◆ **TEXTO DEL EJERCICIO**
-=-=-
En 2017, durante una mudanza en Arizona, Damian se escapó. Un tiempo después, una mujer lo halló mientras manejaba por una zona rural. El video.
Guilbeault, quien siempre mantuvo la esperanza de reencontrarse con su mascota, calificó el momento como un sueño hecho realidad.
"Tu perro, Damián, ha sido encontrado"
El 15 de enero, cuando Guilbeault y su esposo se dirigían a California para entregar ropa y recursos a los afectados por los incendios forestales, recibió una llamada de un número que no reconocía. Aunque al principio decidió no contestarla, un mensaje de texto logró llamar su atención. “Mi Apple Watch me dio una pequeña vista previa y decía: ‘Tu perro, Damian, ha sido encontrado’”, relató Guilbeault.
Inicialmente, creyó que se trataba de una confusión o una broma, pero al contestar el mensaje, se dio cuenta de que la información era cierta. Damian había sido encontrado en Oklahoma, a más de 1.600 kilómetros de su residencia en Phoenix, Arizona.
La odisea de Damian empezó en 2017, cuando Guilbeault realizaba su mudanza de Massachusetts a Arizona. Durante una pausa en Oklahoma City, el perro, que en ese entonces tenía cinco años, se soltó de la correa y huyó. El hombre intentó detenerlo para evitar que se metiera en la ruta, pero el animal se asustó y salió disparado.
El perro era una gran pérdida para este hombre
Aunque lo buscó incansablemente durante varios días, Guilbeault no consiguió dar con su fiel amigo. “Fue devastador. Ese perro me ayudó a superar muchas situaciones emocionales, problemas familiares y demás, simplemente estando ahí para mí como compañero”, expresó.
La búsqueda persistió a lo largo de los años. Colocó avisos en la región, compartió detalles en línea y siguió con la esperanza de que alguien lo encontrara. No obstante, con el paso del tiempo, la espera se volvió cada vez más desgastante emocionalmente.
“Llegué a un punto en el que el simple hecho de ver el cartel de su desaparición me dolía demasiado y no lo compartía con tanta frecuencia como antes”, confesó. Incluso llegó a considerar la posibilidad de que Damian hubiera sido atacado por el puma hallado en una de las primeras búsquedas.
El perro estuvo a punto de ser atropellado
El reencuentro se dio gracias a Donna Bentley, una habitante de Oklahoma, que estuvo a punto de atropellar a Damián mientras viajaba por una zona rural, aproximadamente a 50 kilómetros del sitio donde había desaparecido. Ella se detuvo, recogió al perro y lo llevó a la casa de su hermano, Rick Chambers, quien lo cuidó por dos semanas antes de llevarlo al veterinario. Fue allí donde un escaneo del microchip permitió identificar a Damian y localizar a su dueño.
-=-=-
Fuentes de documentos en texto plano
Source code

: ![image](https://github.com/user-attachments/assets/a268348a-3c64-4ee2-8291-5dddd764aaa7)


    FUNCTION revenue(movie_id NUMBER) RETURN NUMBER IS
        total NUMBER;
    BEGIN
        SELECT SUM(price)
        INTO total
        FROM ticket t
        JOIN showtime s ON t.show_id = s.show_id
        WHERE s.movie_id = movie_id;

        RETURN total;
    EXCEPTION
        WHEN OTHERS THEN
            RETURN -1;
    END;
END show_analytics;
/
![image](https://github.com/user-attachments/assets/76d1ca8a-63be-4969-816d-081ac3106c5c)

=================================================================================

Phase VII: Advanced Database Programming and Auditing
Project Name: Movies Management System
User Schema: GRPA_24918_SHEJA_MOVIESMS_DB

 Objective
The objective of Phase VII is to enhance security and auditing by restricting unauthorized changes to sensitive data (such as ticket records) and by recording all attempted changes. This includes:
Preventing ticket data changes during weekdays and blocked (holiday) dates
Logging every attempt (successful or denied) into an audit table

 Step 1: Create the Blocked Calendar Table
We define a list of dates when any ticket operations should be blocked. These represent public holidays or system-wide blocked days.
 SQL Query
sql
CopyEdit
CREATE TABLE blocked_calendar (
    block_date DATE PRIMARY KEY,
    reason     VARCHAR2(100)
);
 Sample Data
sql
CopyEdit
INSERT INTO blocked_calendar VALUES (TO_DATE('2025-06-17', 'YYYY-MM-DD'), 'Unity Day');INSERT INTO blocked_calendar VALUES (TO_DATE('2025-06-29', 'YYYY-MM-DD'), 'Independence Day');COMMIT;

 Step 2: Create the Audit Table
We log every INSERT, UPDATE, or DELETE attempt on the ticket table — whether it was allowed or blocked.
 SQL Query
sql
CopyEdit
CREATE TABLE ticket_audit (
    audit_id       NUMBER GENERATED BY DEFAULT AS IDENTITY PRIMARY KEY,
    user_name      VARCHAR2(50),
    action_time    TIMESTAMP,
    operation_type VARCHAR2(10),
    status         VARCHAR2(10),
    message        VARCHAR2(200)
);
-=-=-
◆ **TAREA 1**
Según el texto sobre el perro Damian, ¿cuántos años tenía el perro cuando se soltó de la correa y huyó?
◆ **TAREA 2**
Sigue escribiendo el texto sobre el perro Damian a partir de su última oración.

◆ **RESPUESTA 1**
Tenía cinco años.

◆ **RESPUESTA 2**
Damian se encontraba notablemente más delgado y con las uñas excesivamente largas, pero en términos generales, su salud era bastante buena. Aunque no se sabe con certeza cómo logró mantenerse con vida durante los ocho años de ausencia, el microchip fue fundamental para que finalmente pudiera reunirse con su dueño.
Al recibir la noticia, Guilbeault y su pareja no pensaron ni un instante en modificar su itinerario. Viajaron durante 14 horas hasta llegar a Oklahoma, arribando a las seis de la mañana del día siguiente. En declaraciones a ABC News, mencionaron que el reencuentro fue sumamente conmovedor. Aunque Damian se veía más envejecido y desordenado, no cabía duda de que era el mismo perro.
“Todo el tiempo estaba en el regazo de mi marido, acurrucado, y giraba la cabeza hacia atrás, mirándome mientras conducía, y tenía una enorme sonrisa”, recordó Guilbeault.
El retorno a su hogar dio paso a una fase renovada para los dos. En los días que siguieron, Guilbeault y Damian han estado poniéndose al día, yendo al parque cada día y compartiendo momentos juntos. “Cada vez que me levanto para salir de la habitación, él me dice: ‘Bueno, ¿a dónde vas ahora?’”, comentó el hombre, quien no puede evitar sonreír al ver cómo su perro ha vuelto a ser parte de su vida.
“¡Ponle un microchip a tus mascotas!”, afirmó. “Puedes ponerle un microchip a tus perros, a tus gatos, incluso a tus pájaros”. Este pequeño dispositivo fue el puente que permitió que Damian y su dueño se reencontraran después de tantos años.